The Intelligence and Security Committee (ISC) has called on the UK Government to keep a close eye on any changes in US policy, in light of President Trump’s statements in support of torture.
In its Annual Report for 2016–2017, released on December 20th, the Committee called on the Government to take swift action if there were signs that US policy might run counter to British laws and values. It warned that “any significant change in US policies relating to detainee treatment would pose very serious questions for the UK–USA intelligence relationship.”

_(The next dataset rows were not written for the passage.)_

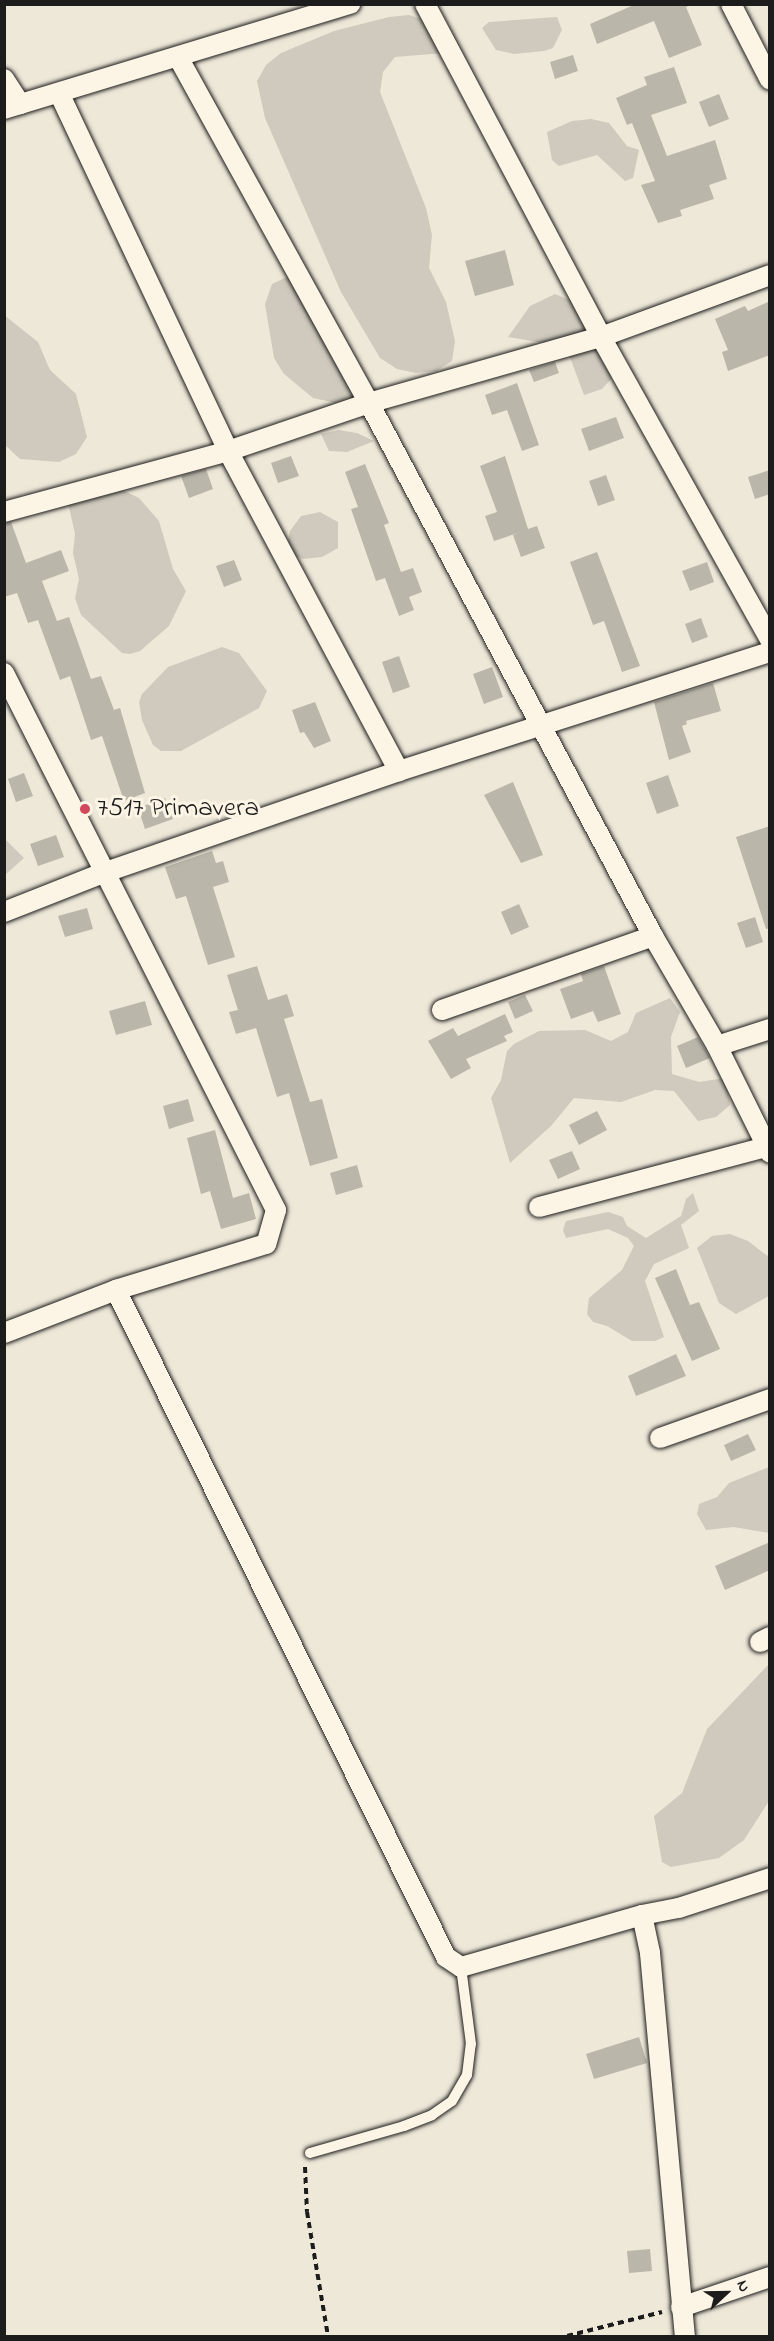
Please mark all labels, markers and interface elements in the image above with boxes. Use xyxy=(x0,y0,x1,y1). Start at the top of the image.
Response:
place label: 7517 Primavera xyxy=(97,793,259,825)
marker: 7517 Primavera xyxy=(78,802,92,816)
north arrow xyxy=(696,2263,756,2323)
text: N xyxy=(730,2277,756,2296)

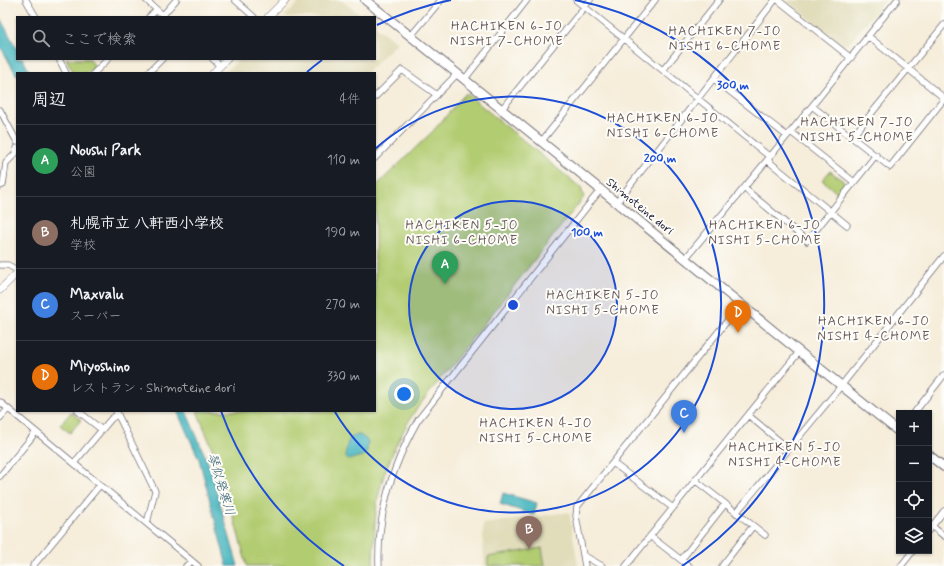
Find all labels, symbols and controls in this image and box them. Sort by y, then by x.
search box [16,16,376,60]
district label: HACHIKEN 6-JO NISHI 7-CHOME [450,18,564,50]
district label: HACHIKEN 7-JO NISHI 6-CHOME [668,23,782,55]
icon: search [30,27,52,49]
text: ここで検索 [62,30,137,50]
text: 300 m [717,78,750,94]
text: 周辺 [32,89,66,111]
text: 4件 [339,91,360,108]
district label: HACHIKEN 6-JO NISHI 6-CHOME [607,110,719,142]
district label: HACHIKEN 7-JO NISHI 5-CHOME [800,114,914,146]
text: Noushi Park [70,141,141,161]
text: 200 m [644,151,677,167]
text: A [41,152,49,169]
text: 110 m [327,152,360,169]
text: 公園 [70,164,96,181]
street label: Shimoteine dori [602,175,677,239]
text: 札幌市立 八軒西小学校 [70,214,224,234]
district label: HACHIKEN 5-JO NISHI 6-CHOME [405,217,519,249]
district label: HACHIKEN 6-JO NISHI 5-CHOME [708,217,822,249]
text: B [41,224,49,241]
text: 190 m [325,224,360,241]
text: 100 m [571,225,604,241]
text: 学校 [70,237,96,254]
pin: A [432,251,458,284]
text: Maxvalu [70,285,124,305]
district label: HACHIKEN 5-JO NISHI 5-CHOME [546,287,660,319]
text: C [40,296,50,313]
text: 270 m [325,296,360,313]
centre of rings [506,298,520,312]
pin: D [725,300,751,333]
text: スーパー [70,308,121,325]
district label: HACHIKEN 6-JO NISHI 4-CHOME [817,313,931,345]
text: Miyoshino [70,357,130,377]
text: D [41,368,49,385]
text: 330 m [327,368,360,385]
text: レストラン · Shimoteine dori [70,380,235,397]
your location [394,384,414,404]
pin: C [671,400,697,433]
map controls [896,410,932,554]
button: + [896,410,932,446]
district label: HACHIKEN 4-JO NISHI 5-CHOME [479,415,593,447]
district label: HACHIKEN 5-JO NISHI 4-CHOME [728,439,842,471]
button: − [896,446,932,482]
water label: 琴似発寒川 [203,451,238,518]
button: locate [896,482,932,518]
pin: B [516,516,542,549]
button: layers [896,518,932,554]

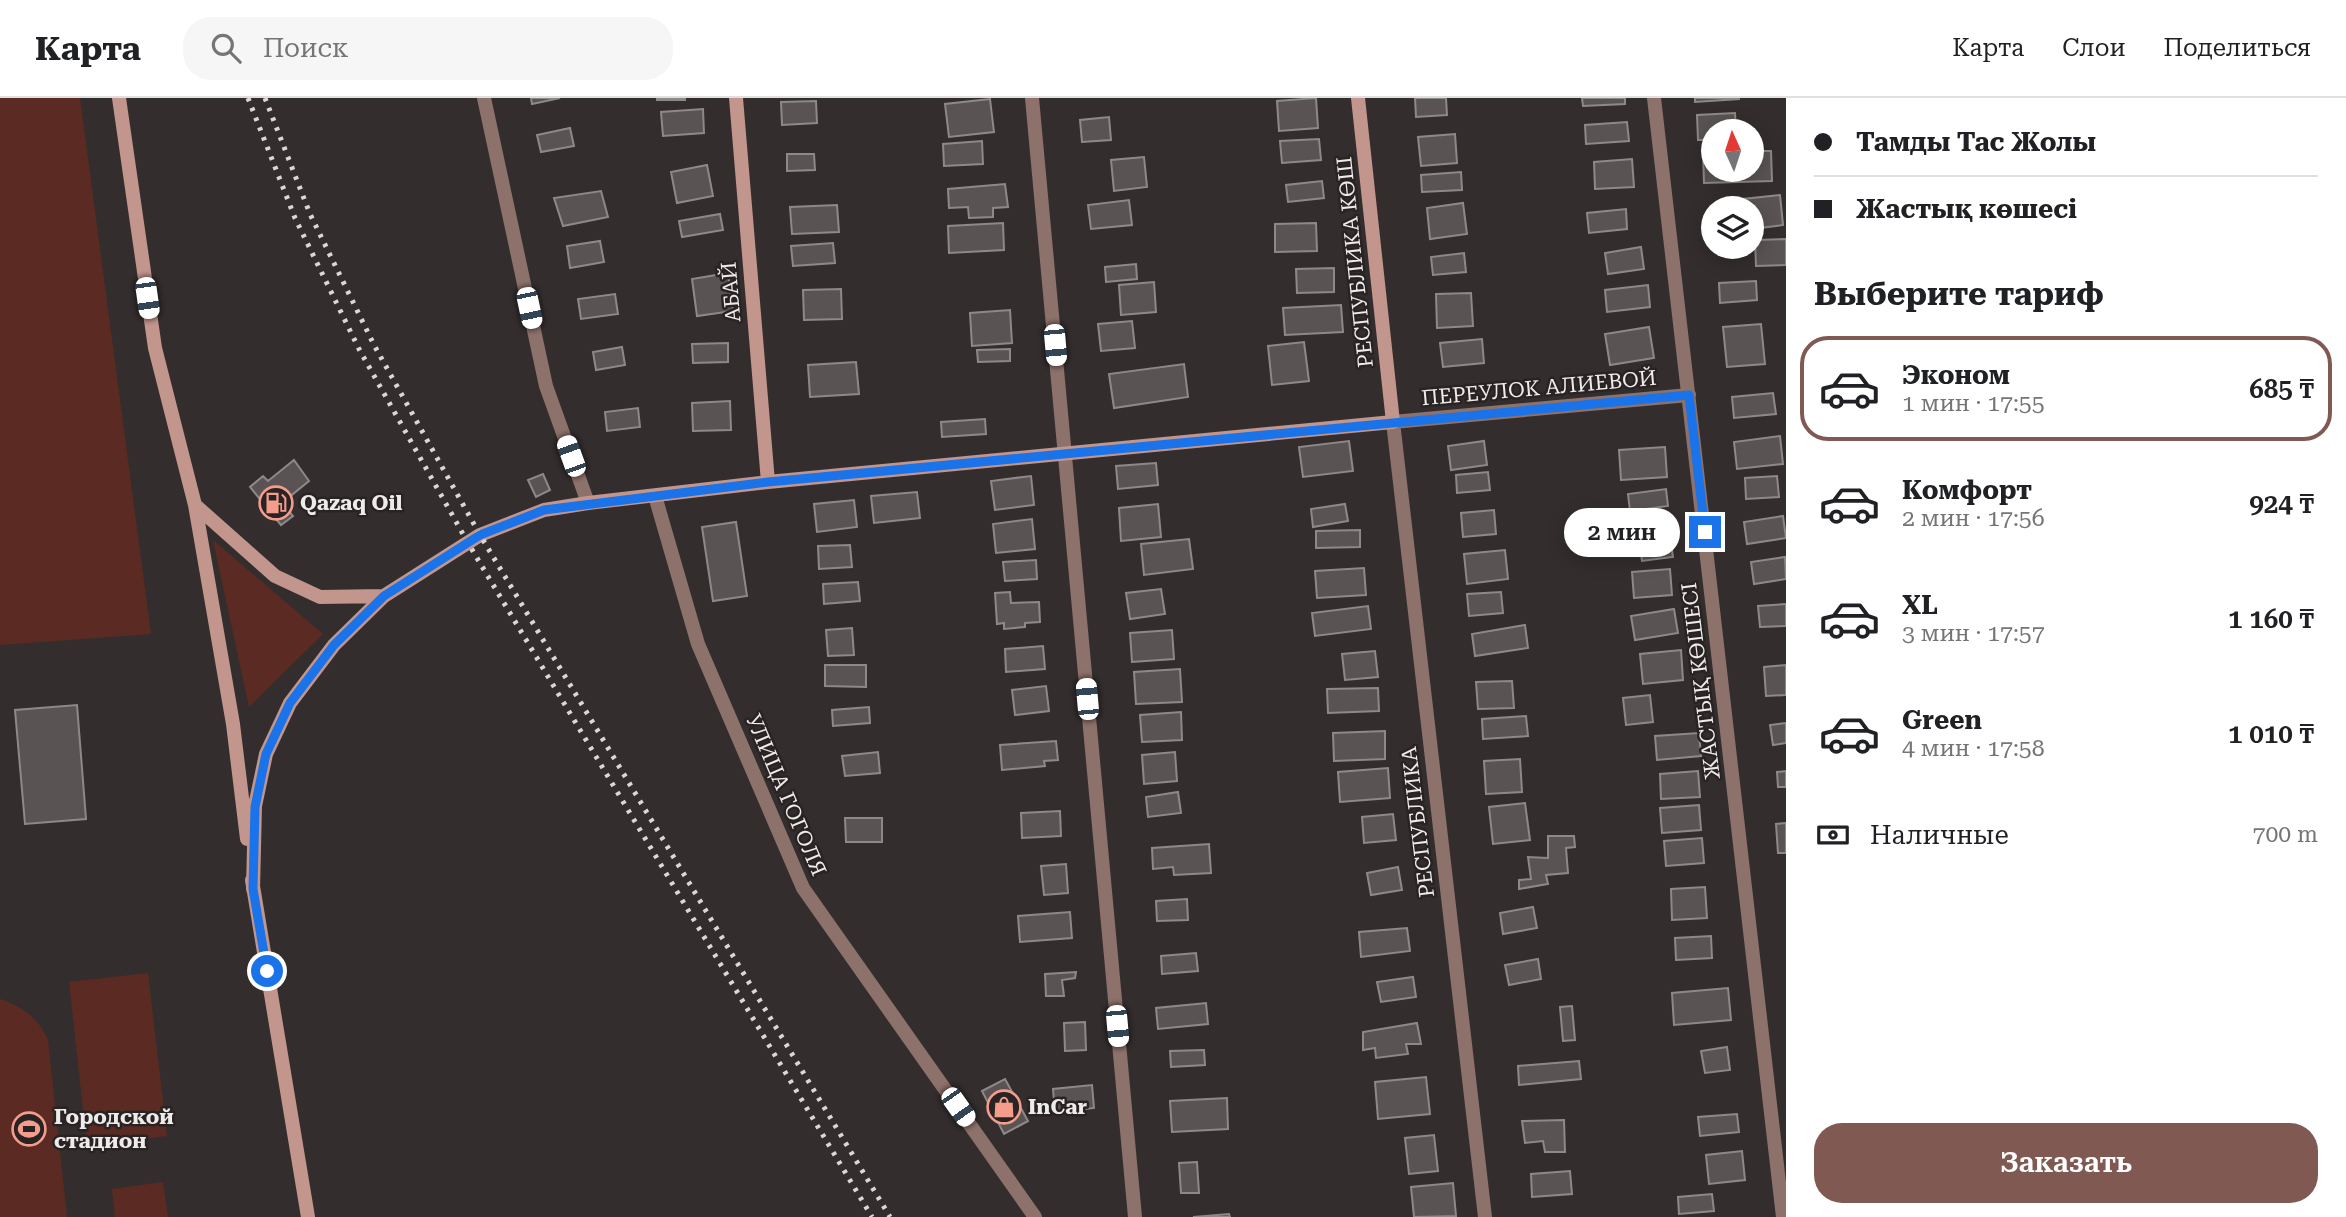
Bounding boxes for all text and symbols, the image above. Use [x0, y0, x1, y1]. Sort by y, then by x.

The ISC said that US agencies were “well aware of the implications for cooperation with the UK and other allies”, and that UK agencies were monitoring the situation closely. The report quoted responses from the intelligence agencies on this subject, gathered in oral evidence to the Committee in the weeks following Donald Trump’s election in November 2016.
GCHQ: “I think it’s early days and obviously if some of the more extreme talk in the campaign was translated into policy or legislation, then that would be difficult… But we have no reason to think that will happen. I think the most important thing for us is that we know what’s going on, and that our staff continue to talk to each other, our lawyers continue to talk to each other and that we are aware of any fundamental changes in the legal position, but there’s no reason to expect any…”
SIS: “If something happened which caused us fundamentally to revisit our presumption of legality [of the US agencies’ actions], which we have got now, hard won after many years after all the problems we have discussed [on detainee treatment and rendition], then that would be really difficult. But emphatically I am not assuming that is going to happen. We are many steps away from that and I think there are lots of good reasons why it would not. [redacted].”
MI5: “Whether this signals a likelihood to return to forms of abuse of detainees, I think we spent enough time in this room talking about that for you to know I would be very highly alert to any sort of changes like that. I have communicated internally already about this in MI5, that, you know, whatever happens, MI5 will operate within the law and by our values. So if any of that changes on the US side, there will be a consequence in the relationship but, you know, we will not collude in any sort of change in that sort of behaviour. Of course we won’t. But let’s not assume that is going to happen in the US.”
The Prime Minister responded to the ISC's report in a written statement to the House of Commons. She said that “the level of detail contained in the report, obtained through the Committee’s regular access to written material and evidence sessions with the Heads of Agencies and Secretaries of State is testament to the quality of UK Parliamentary intelligence oversight.” She noted that the report included 26 conclusions and recommendations, “many of which the Government supports and is already implementing”.